Japan Mathematical Olympiad

For distinct three points $P$, $Q$, $R$, the description $\angle QPR=\theta$ means that line $PQ$ rotated around $P$ by angle $\theta$ counterclockwise coincides with line $PR$. Here $180^{\circ }$ difference is ignored. By the inscribed angle theorem, we have $\angle XBD=\angle XEC$, $\angle XDB=\angle XCE$. We also have $BD=BM=CM=CE$ hence triangle $BDX$ and triangle $ECX$ are congruent, therefore $BX=EX$. Let $N$ be the midpoint of arc $BC$ of triangle $ABC$'s circumcircle which includes $A$. We have $\angle BXE=\angle BAE=\angle BAC=\angle BNC$, and triangle $BEX$ is an isosceles triangle with apex $X$, triangle $BCN$ is an isosceles triangle with apex $N$. Also both $\angle BXE$ and $\angle BAC$ are acute angles, hence those two triangles are similar including orientation.

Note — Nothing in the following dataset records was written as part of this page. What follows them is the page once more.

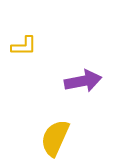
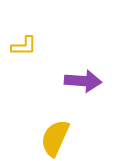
purple arrow: rotated 15 degrees clockwise
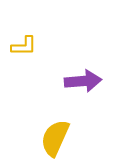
purple arrow: rotated 9 degrees counterclockwise
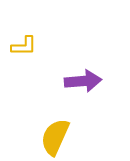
yellow semicircle: moved 1 px up
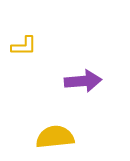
yellow semicircle: rotated 60 degrees clockwise
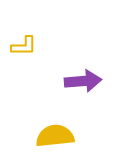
yellow semicircle: moved 1 px up
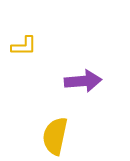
yellow semicircle: rotated 72 degrees counterclockwise
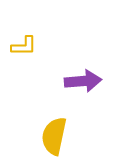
yellow semicircle: moved 1 px left
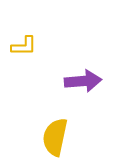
yellow semicircle: moved 1 px right, 1 px down
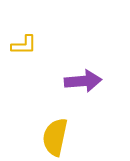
yellow L-shape: moved 1 px up
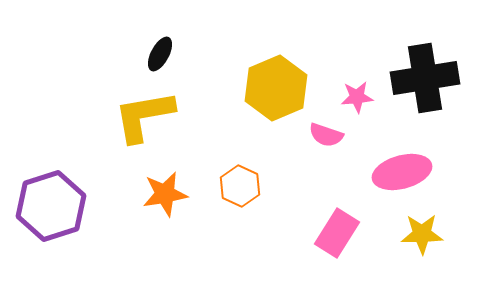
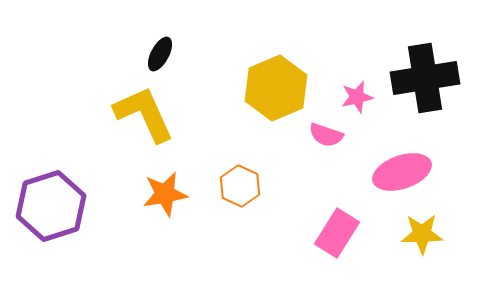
pink star: rotated 8 degrees counterclockwise
yellow L-shape: moved 2 px up; rotated 76 degrees clockwise
pink ellipse: rotated 4 degrees counterclockwise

Therefore we obtain $BX:BE=BN:BC$ and $\angle NBX=\angle EBX+\angle NBE=\angle CBN+\angle NBE=\angle CBE$, which shows triangle $BNX$ and triangle $BCE$ are similar. Also we have $$\angle XAB=\angle XEB=\angle NCB=\angle NAB$$ thus the points $A$, $N$, $X$ are collinear. Furthermore, $\angle BNO=\angle BNM=\angle BCM$ holds and triangle $BNO$ is an isosceles triangle with apex $O$, triangle $BCM$ is an isosceles triangle with apex $M$ hence those two are similar. Therefore by $CE=CM=BM$ we obtain $$NX=CE\cdot \frac{BN}{BC}=CM\cdot \frac{BO}{BM}=NO.$$ Let $T$ be the point symmetric to $N$ with respect to line $OX$, then above shows $TO=NO=NX=TX$ hence quadrilateral $NOTX$ is a rhombus. Therefore we have $\angle OTX=\angle XNO=\angle OAX$, thus $T$ is on the circumcircle of triangle $AOX$. Also by $NO=OT$, $T$ is on the circumcircle of triangle $ABC$. Since we have $\angle MBD=\angle MCE$ and $BD=BM=CM=CE$, triangle $BDM$ and triangle $CEM$ are congruent, implying $DM=EM$. Also we have $\angle ADM=\angle CEM$ thus $E$ is on the circumcircle of triangle $ADM$. Furthermore, line $NX$ and line $OT$ are parallel and line $NX$ and line $AM$ are orthogonal, hence line $OT$ and line $AM$ are also orthogonal. Thus by $AO=MO$, we obtain $AT=MT$. Therefore, $A$ and $M$ are symmetric with respect to line $OT$, hence we have $\angle OAT=\angle TMO=\angle OTM$ and thus line $MT$ is tangent to the circumcircle of triangle $AOT$. Since we have $$\angle ATM=\angle ABM=\angle ADM+\angle DMB=2\angle ADM$$

and two points $D$ and $T$ are on the same side with respect to line $AM$, $T$ is the circumcenter of triangle $ADM$. Therefore, we have $DT=ET$, thus by $DM=EM$ we have proved line $MT$ is the perpendicular bisector of segment $DE$.